Roma, 4 gennaio 2018 – Con un emendamento alla legge di bilancio dell’ultima ora, inserito nel maxi emendamento e non passato al vaglio di ammissibilità per mancanza di tempo, è diventata legge una norma che stravolge l’accordo quadro sui rinnovi dei contratti e rischia di far saltare per molti mesi l’iter per il rinnovo dei contratti di lavoro, peraltro fermi da dieci anni, dei dirigenti medici sanitari e amministrativi del Servizio Sanitario Nazionale e degli Enti locali. La denuncia arriva dalla COSMED, la Confederazione sindacale dei medici e dirigenti.
Si tratta – precisa la Confederazione – del comma 687: “La dirigenza amministrativa, professionale e tecnica del Servizio Sanitario Nazionale, in considerazione della mancata attuazione nei termini previsti della delega di cui all’articolo 11 comma 1, lettera b), della legge 124 del 7 agosto 2015, rimane nei ruoli del personale del Servizio sanitario nazionale. Con apposito Accordo, ai sensi dell’articolo 40, comma 2, del decreto legislativo n. 165 del 2001, tra Aran e Confederazioni sindacali si provvede alla modifica del Contratto collettivo quadro per la definizione delle aree e dei comparti di contrattazione per il triennio 2016-2018 del 13 luglio 2016”.
Precisiamo che l’accordo quadro su aree e comparti in questione è un atto obbligatorio e preliminare all’apertura dei tavoli negoziali che stabilisce quanti e quali contratti devono essere previsti e inserisce tutte le categorie in specifici contratti. Senza l’accordo quadro non è possibile alcuna procedura negoziale e nemmeno la composizione delle delegazioni sindacali la cui rappresentatività è misurata sulla base delle categorie coinvolte.
L’accordo quadro per il triennio 2016-18 è stato stipulato il 13 luglio 2016 e ha consentito la stipula dei contratti del comparto e della dirigenza dell’istruzione e ricerca.
Se gli effetti della norma fossero retroattivi – è l’allarme della COSMED – salterebbe la legittimità dei tavoli della dirigenza del Servizio sanitario nazionale e degli enti locali e si renderebbe necessario un nuovo accordo quadro seguito da un nuovo accertamento della rappresentatività calcolata sulla nuova composizione delle aree per definire le delegazioni sindacali.
Salterebbero anche gli atti di indirizzo e si dovrebbe riprendere con un iter che richiederebbe nuovi atti di indirizzo, stipula del nuovo accordo quadro e della nuova rappresentatività con le conseguenti autorizzazioni e i tempi tecnici di valutazione da parte di Governo, Ragioneria e Corte dei conti. Sarebbe la pietra tombale almeno per il 2019 al rinnovo dei contratti di lavoro per queste categorie di dirigenti.

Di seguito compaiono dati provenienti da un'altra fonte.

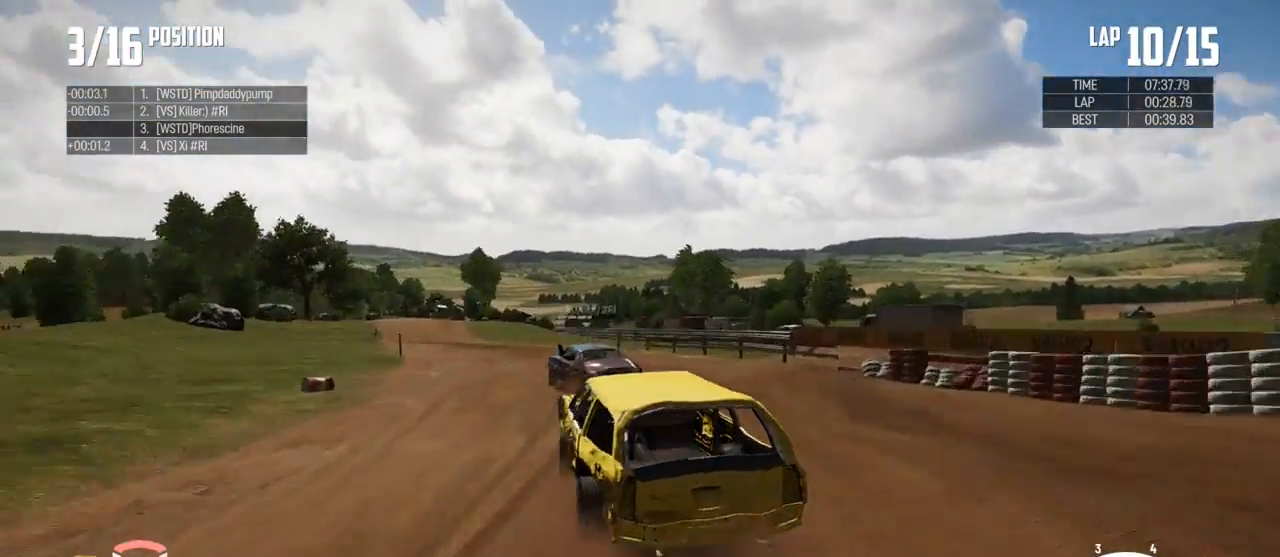
{"buttons": ["R2"], "left_stick": "center", "right_stick": "center", "events": [[33, "left_stick", "center"], [300, "left_stick", "left"], [433, "left_stick", "center"]]}
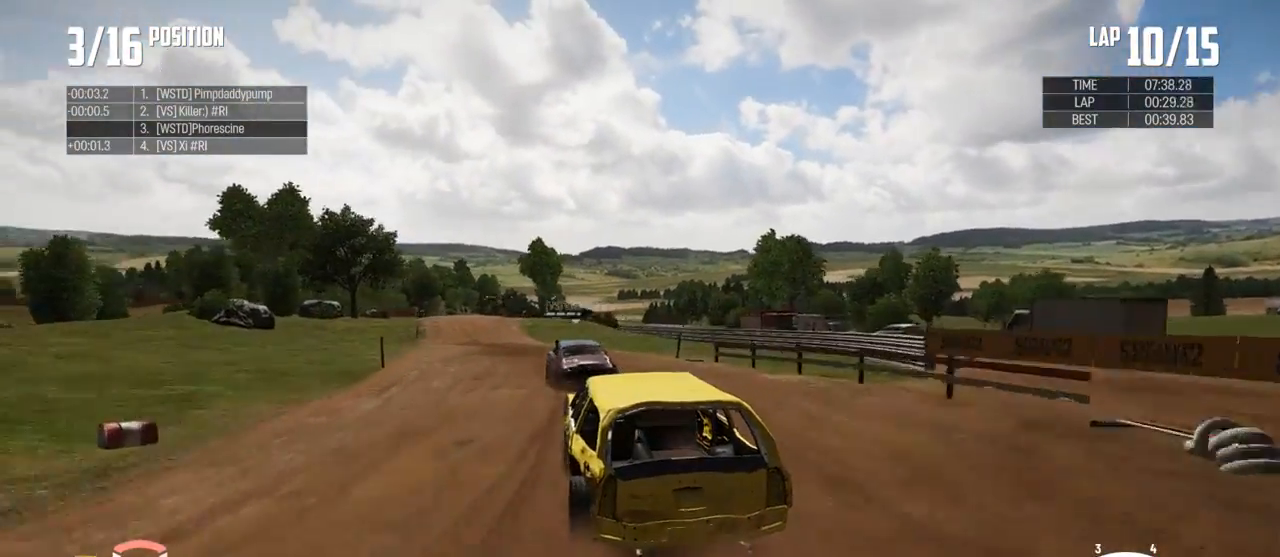
{"buttons": ["R2"], "left_stick": "center", "right_stick": "center", "events": []}
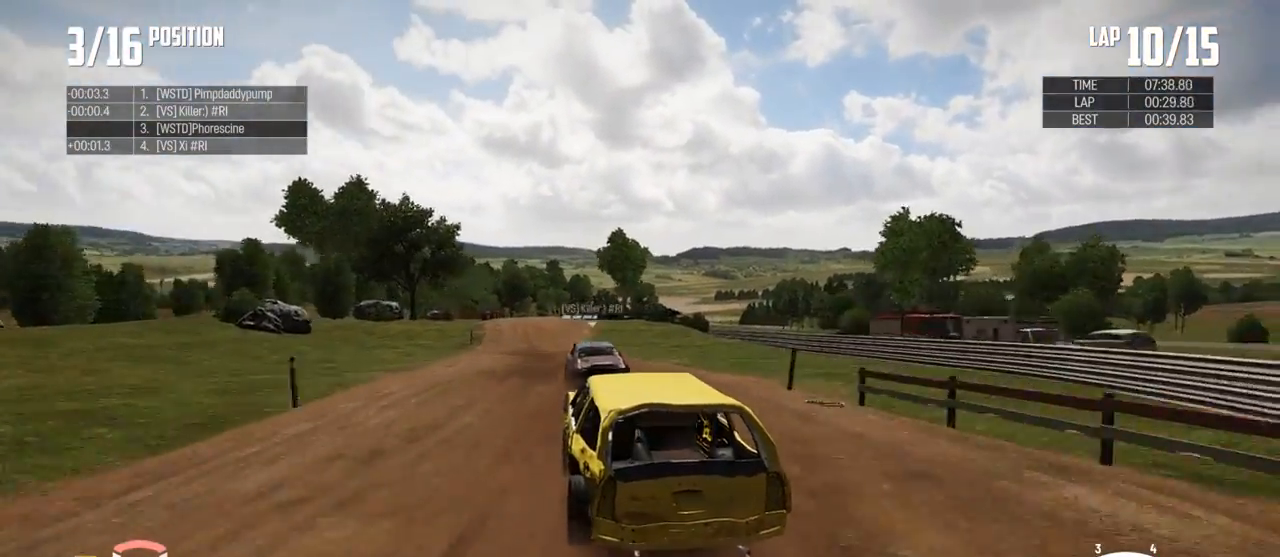
{"buttons": ["R2"], "left_stick": "right", "right_stick": "center", "events": [[400, "left_stick", "right"]]}
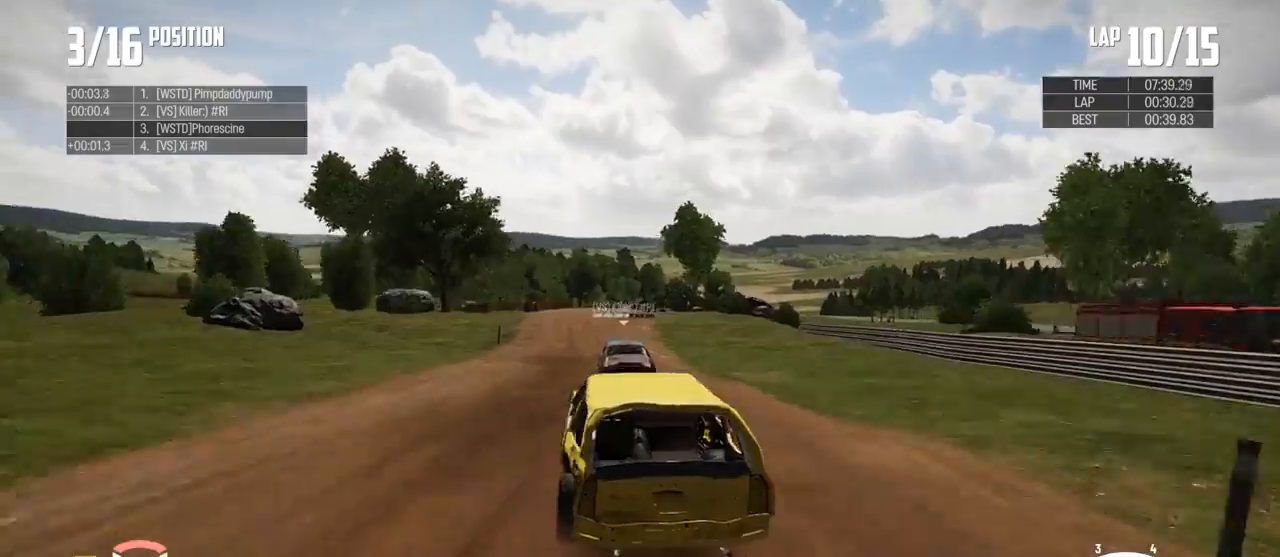
{"buttons": ["R2"], "left_stick": "center", "right_stick": "center", "events": [[67, "left_stick", "center"]]}
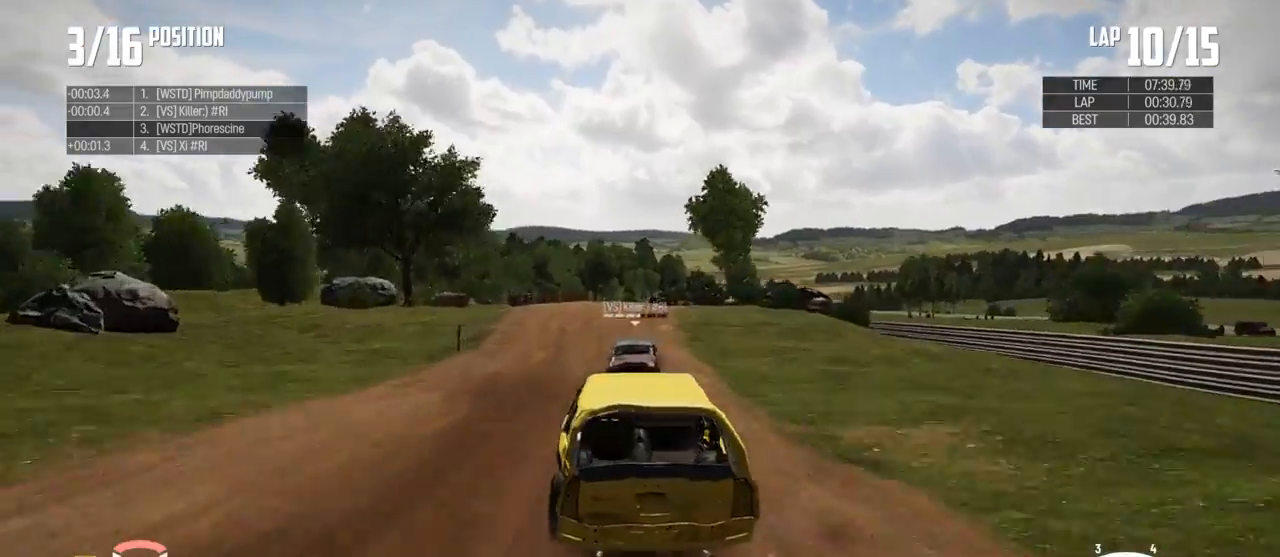
{"buttons": ["R2"], "left_stick": "left", "right_stick": "center", "events": [[133, "left_stick", "right"], [267, "left_stick", "center"], [500, "left_stick", "left"]]}
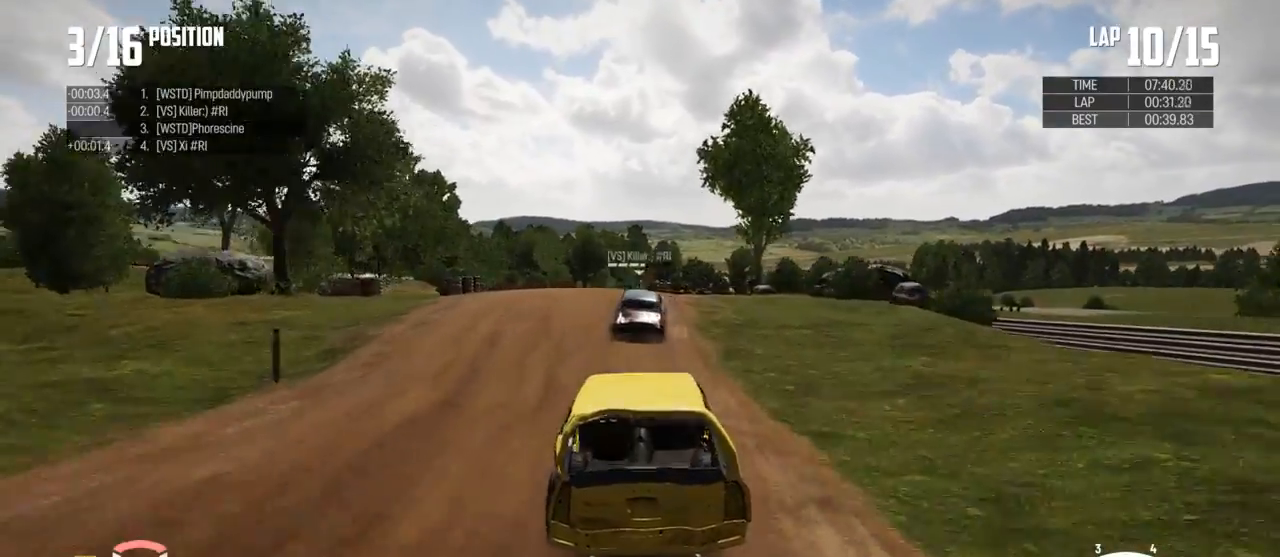
{"buttons": ["R2"], "left_stick": "center", "right_stick": "center", "events": [[100, "left_stick", "center"], [300, "left_stick", "left"], [367, "left_stick", "center"]]}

Anche considerando la norma non retroattiva, in ogni caso si tratterebbe di un’invasione inaudita e incostituzionale della politica che interviene su una materia pattizia delegata dalla legge al libero accordo tra ARAN e le confederazioni sindacali e sulla quale il Governo è intervenuto andandone a condizionare pesantemente i contenuti.
Sono in gioco l’autonomia e l’indipendenza delle organizzazioni sindacali.
Inoltre ricordiamo che l’Accordo quadro del il 13 luglio 2016 fra Aran e Confederazioni sindacali venne sottoscritto all’unanimità e con pieno titolo.La norma fa confusione tra ruolo (al quale appartengono da sempre i dirigenti PTA e non ne sono mai usciti in quanto il CCNQ in oggetto non definisce i ruoli ma il perimetro contrattuale) e contratti di lavoro.
La norma approvata non è di natura finanziaria, ma ordinamentale e quindi nulla ha a che vedere con la legge di bilancio, in passato proposte simili sono state dichiarate inammissibili dalle commissioni parlamentari.
A tanto è giunta la fantasia emendativa.
Si rende conto il Governo della gravità dell’atto, unilaterale e non passato al vaglio di legittimità?
Quali obiettivi si pone con questo atto?
Governo, Regioni, ARAN e Comitato di settore chiariscano subito il perimetro della norma e le loro reali intenzioni rimuovendo un incredibile ostacolo sconsideratamente giustapposto all’iter negoziale.
Oltre 150.000 dirigenti attendono risposte urgenti.
La COSMED chiede l’immediato ritiro della norma con decreto legge o sarà inevitabile la calendarizzazione di una lunga e articolata mobilitazione.